According to Tolbert, Ruppert originally had to work on things like emotional intelligence and team communication, meaning much of what she used to say to her teammates negatively affected them on an emotional level.
Tolbert said that she has improved exponentially since her initial start, and she now understands how to properly and professionally provide constructive criticism to her teammates.
“She’s a player I am very proud of,” Tolbert said. “She’s come a long way.”
As one of two female competitors on the Fresno State Overwatch team, Ruppert wishes that more female players would try out.
“Being one of two girls on the team kind of sucks, but at the same time I was never like, ‘Oh, why aren’t there more girls out there?’ I do wish there were more girls in esports in general, but that’s a different topic altogether. I always felt accepted,” Ruppert said.
In terms of playing within a collegiate setting, Ruppert said her experiences against opponents have always remained respectful and professional, with no instances of misogyny or disrespect whatsoever.
Although some may find competitive play to be daunting at times, Ruppert said other females should try out for the team and keep an open mind while they’re at it.
“There’s going to be people that don’t like you no matter what race, gender, sexuality – whatever you are. Really try to find yourself [around] people that want you to succeed, and it may be hard to do that because you’ll feel alone in a large group of men,” Ruppert said. “But I promise you, there will be someone out there that wants to hear your story.”
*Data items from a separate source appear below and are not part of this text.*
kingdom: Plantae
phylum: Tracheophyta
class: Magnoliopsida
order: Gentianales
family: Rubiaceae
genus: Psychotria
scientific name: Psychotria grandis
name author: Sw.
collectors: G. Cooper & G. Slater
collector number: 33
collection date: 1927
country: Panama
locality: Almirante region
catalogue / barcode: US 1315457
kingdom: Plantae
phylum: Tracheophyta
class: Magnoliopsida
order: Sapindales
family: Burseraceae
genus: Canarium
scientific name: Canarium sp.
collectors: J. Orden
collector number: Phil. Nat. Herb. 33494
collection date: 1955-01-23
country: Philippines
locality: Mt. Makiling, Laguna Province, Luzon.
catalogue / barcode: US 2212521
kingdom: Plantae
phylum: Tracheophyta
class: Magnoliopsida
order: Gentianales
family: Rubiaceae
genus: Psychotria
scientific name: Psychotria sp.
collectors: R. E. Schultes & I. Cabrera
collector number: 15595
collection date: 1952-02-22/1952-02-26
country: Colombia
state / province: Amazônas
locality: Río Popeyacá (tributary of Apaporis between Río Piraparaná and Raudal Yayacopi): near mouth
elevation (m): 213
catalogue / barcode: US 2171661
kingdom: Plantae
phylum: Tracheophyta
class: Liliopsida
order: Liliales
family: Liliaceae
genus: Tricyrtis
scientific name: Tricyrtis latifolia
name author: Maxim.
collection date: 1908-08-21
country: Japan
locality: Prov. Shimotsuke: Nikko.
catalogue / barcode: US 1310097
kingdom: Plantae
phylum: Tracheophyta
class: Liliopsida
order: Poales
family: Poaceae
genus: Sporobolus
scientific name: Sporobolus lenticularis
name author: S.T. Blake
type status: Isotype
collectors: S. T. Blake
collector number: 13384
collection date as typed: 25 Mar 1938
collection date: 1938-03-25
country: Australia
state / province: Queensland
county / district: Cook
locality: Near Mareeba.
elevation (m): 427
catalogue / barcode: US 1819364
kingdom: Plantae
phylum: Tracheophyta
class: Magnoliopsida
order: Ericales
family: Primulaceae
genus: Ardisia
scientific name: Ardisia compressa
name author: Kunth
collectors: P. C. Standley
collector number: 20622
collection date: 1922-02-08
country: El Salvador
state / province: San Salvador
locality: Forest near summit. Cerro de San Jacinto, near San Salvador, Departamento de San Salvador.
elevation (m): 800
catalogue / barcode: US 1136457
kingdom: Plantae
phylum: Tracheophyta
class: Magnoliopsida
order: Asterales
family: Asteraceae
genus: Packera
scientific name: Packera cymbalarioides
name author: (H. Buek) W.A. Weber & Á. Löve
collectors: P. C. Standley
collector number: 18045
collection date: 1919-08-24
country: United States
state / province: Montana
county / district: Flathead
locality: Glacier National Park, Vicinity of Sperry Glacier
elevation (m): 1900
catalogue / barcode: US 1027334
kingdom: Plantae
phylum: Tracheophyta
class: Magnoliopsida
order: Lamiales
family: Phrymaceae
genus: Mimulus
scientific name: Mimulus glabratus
As for Rangel, a Visalia native, her initial experience on the Fresno State Overwatch team was scary because she considers herself an introvert.
Rangel said there were times in which she rarely communicated to her team during matches and only uttered but a few words at a time. This was a result of her fear in miscommunication and disappointing her team during competitive play. Despite having a rocky start, however, Rangel said she always felt supported by her team and feels very respected.
Although she thought of the idea of taking her esports skills to a professional level, Rangel ultimately decided to put her education first.
As of right now, Rangel practices Overwatch for roughly 12 hours a week as opposed to her professional counterparts who clock in more than 40 hours. While Rangel enjoys her time playing Overwatch and communicating with her team, she’s more interested and focused on what her educational background has to offer her in the near future.
Rangel said she is unsure as to what she plans to accomplish after finishing her bachelor’s degree but also mentioned she’s likely to pursue either medical school or something in radiation therapy.
Rangel’s esports career at Fresno State has been filled with honorable achievements. For example, her skills as an Overwatch player landed her a spot on the varsity team without having to try out. She was also voted most valuable player during a collegiate tournament last semester, which resulted in a professional interview done via live stream.
According to Tolbert, Rangel was initially reclusive and incredibly shy but has since grown into someone highly talented. Tolbert likes to consider Rangel as one of the most impressive and talented female Overwatch players within the collegiate spectrum and finds her comical personality enjoyable to be around.
Rangel said she enjoys being on the team and encourages other women to try out and give it their best.
“If you’re really passionate about it just do it,” she said. “I know it might be intimidating because there’s a lot of guys and you’d be scared of competing with guys, but I’d say just do it and especially if you prove them wrong, it leaves a big impression on guys.”